It’s a very important question. Take Norway for example. There is only one big city in Norway, and that is Oslo with 700,000 people. One third are from parts of the world other than Norway and it is the only city that is like that. And people in Oslo are not afraid of diversity. In our recent elections, they voted for the Labour Party, the socialist left, the Green Party. But people in the countryside, people who live in places where they have almost no diversity and don’t see people from other parts of the world, are afraid. I tried to find out: “what is this?” What happened to these small communities? [...]
We saw when we had the refugee crisis, how small villages in Norway who set up refugee camps reacted when they started closing down because there were no more refugees. Many of them started saying, “Give us back the refugees!” Because they had become friends with the refugees! If you don’t meet a man or woman from Syria, you may be afraid of the hijab, or of the men. But if you meet them, maybe in another village, then you can start a dialogue. [...]

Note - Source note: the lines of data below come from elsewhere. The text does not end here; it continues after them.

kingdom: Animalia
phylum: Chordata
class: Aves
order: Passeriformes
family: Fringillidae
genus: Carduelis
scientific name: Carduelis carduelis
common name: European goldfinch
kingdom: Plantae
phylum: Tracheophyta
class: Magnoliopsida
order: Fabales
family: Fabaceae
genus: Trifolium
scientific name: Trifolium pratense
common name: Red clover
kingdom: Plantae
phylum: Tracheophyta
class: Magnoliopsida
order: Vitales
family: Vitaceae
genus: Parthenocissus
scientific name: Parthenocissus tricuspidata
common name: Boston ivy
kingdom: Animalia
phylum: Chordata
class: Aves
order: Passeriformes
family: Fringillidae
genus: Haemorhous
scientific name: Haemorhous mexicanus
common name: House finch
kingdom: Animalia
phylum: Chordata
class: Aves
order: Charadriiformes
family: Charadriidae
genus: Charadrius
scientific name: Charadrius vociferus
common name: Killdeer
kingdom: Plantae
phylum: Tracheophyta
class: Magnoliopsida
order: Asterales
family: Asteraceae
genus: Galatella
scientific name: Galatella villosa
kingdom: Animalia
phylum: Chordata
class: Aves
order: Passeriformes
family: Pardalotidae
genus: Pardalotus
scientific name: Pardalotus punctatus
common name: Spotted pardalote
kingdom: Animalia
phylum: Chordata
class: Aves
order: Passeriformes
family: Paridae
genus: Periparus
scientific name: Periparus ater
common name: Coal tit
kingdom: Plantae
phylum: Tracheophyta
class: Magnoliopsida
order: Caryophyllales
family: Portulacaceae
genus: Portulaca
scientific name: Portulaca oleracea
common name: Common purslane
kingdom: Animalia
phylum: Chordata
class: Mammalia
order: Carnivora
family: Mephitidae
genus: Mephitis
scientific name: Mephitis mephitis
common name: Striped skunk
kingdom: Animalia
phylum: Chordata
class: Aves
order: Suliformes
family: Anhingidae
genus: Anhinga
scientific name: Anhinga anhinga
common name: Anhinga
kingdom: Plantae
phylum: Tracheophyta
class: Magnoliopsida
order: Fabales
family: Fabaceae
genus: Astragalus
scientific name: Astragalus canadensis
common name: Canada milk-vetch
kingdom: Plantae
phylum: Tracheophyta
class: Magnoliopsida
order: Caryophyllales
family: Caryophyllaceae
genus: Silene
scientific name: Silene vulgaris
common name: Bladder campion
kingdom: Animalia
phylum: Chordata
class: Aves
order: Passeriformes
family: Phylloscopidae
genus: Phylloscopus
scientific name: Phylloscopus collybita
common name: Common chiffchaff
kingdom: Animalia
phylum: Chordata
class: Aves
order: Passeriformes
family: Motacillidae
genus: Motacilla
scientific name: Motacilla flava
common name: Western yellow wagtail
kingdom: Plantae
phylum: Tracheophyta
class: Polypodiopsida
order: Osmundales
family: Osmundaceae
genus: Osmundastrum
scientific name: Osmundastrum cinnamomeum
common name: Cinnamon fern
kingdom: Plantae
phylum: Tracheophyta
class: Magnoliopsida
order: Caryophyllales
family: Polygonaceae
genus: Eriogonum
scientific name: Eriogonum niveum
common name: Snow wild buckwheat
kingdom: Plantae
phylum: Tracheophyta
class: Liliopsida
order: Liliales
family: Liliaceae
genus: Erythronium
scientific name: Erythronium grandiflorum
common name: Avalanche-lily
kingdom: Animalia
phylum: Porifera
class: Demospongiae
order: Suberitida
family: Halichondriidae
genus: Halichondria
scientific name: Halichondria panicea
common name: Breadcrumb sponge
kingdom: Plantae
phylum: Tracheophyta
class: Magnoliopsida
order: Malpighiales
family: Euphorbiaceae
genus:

I think that they must be. But maybe we are not good enough on that front. You were talking about Breivik. When I talked to him about those things and asked him, “Why do you hate people of a different skin colour from yourself?”, he has lots of answers. But I can see from an old photo when Breivik was in his second year at school that he was together with a boy who was totally black. I asked him,” Did you like him?” He said, “Yes, of course, he was my best friend!” “How can you become best friends with this guy?” Breivik said, “He’s not like the rest of them!” And when I talked to the young Nazis, they said the same thing. ”I hate them, but he’s not like that”, because they know him. So it is very important, as we said, that when we have big festivals, it must be a festival for everybody! And as I was saying earlier today, our diversity campaigns must not be narrow – they must be much wider, not just concentrating on students or on certain people in certain departments – and that it is the ways we meet that are most important.